II. Las mujeres imprimen otro ritmo a la danza
La necesidad de frenar los toques de queda y los lamentos funerarios del cosmos es compartida por muchos seres humanos. Las voces femeninas no son las únicas, pero les vamos a prestar especial atención por su mayor autoridad moral. Ellas han luchado a lo largo de la historia por el derecho a proteger sus propios cuerpos contra los abusos. Son interlocutoras privilegiadas, pues no hablan fríamente “sobre” los problemas, sino apasionadamente “desde” ellos. Pues el varón depredador de la naturaleza es el mismo que enclaustra, viola, maltrata y mata a cientos de mujeres todos los días.
Curiosamente, el despertar de la conciencia femenina ha sido lento, y todavía son muchas las mujeres que colaboran con un sistema que las degrada. Pensemos, sin más, en todas las prácticas de infibulación impuestas por las propias madres a sus hijas. El proceso de reanimación es tardo, pues supone enfrentarse al sistema y colocarse al margen, padeciendo la represión con la que se defienden las prácticas amenazadas. Con todo, cada vez hay más voces femeninas que quieren imponer otro ritmo a su vida y al planeta en el que viven.

Entradas proporcionadas:
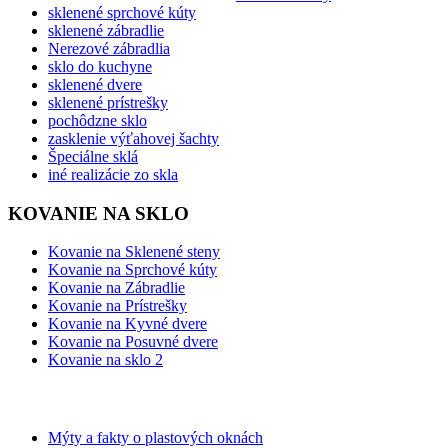
sklenené sprchové kúty
sklenené zábradlie
Nerezové zábradlia
sklo do kuchyne
sklenené dvere
sklenené prístrešky
pochôdzne sklo
zasklenie výťahovej šachty
Špeciálne sklá
iné realizácie zo skla
KOVANIE NA SKLO
Kovanie na Sklenené steny
Kovanie na Sprchové kúty
Kovanie na Zábradlie
Kovanie na Prístrešky
Kovanie na Kyvné dvere
Kovanie na Posuvné dvere
Kovanie na sklo 2
BLOG
Mýty a fakty o plastových oknách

Ejercicios:
- a) Responde a estas preguntas a partir del texto sobre las voces femeninas:
(i) ¿Por qué motivo se presta especial atención a las voces femeninas?
(ii) ¿Qué prácticas se mencionan como ejemplo de mujeres que colaboran con un sistema que las degrada?
(iii) ¿Por qué se dice que el proceso de reanimación es tardo?
- b) Prosigue el texto sobre las voces femeninas a partir de su última oración.

Respuestas por tarea:
- a)
(i) Por su mayor autoridad moral.
(ii) Las prácticas de infibulación impuestas por las propias madres a sus hijas.
(iii) Porque supone enfrentarse al sistema y colocarse al margen, padeciendo la represión con la que se defienden las prácticas amenazadas.

- b)
1. La bondad de la materia
Quizás por la consideración en la que se nos ha conceptualizado de ser más cuerpo que nuestros compañeros masculinos, empezamos nuestro discurso intentando recuperar la bondad de la materia. Algo que no es nuevo, pues en el Antiguo Testamento se comprende la realidad humana como un todo indiviso, mientras que se alaba por doquier la belleza de la naturaleza, espejo que refleja a su Creador. El cristianismo, por su lado, ha sido considerado –y con razón– como una de las religiones más materialistas del mundo, pues no se contentó con la encarnación de su Dios, sino que presentó la resurrección de Cristo como una primicia del camino de todas las personas de buena fe. En ese acto, la salvación se obtiene glorificando el cuerpo y no desechándolo.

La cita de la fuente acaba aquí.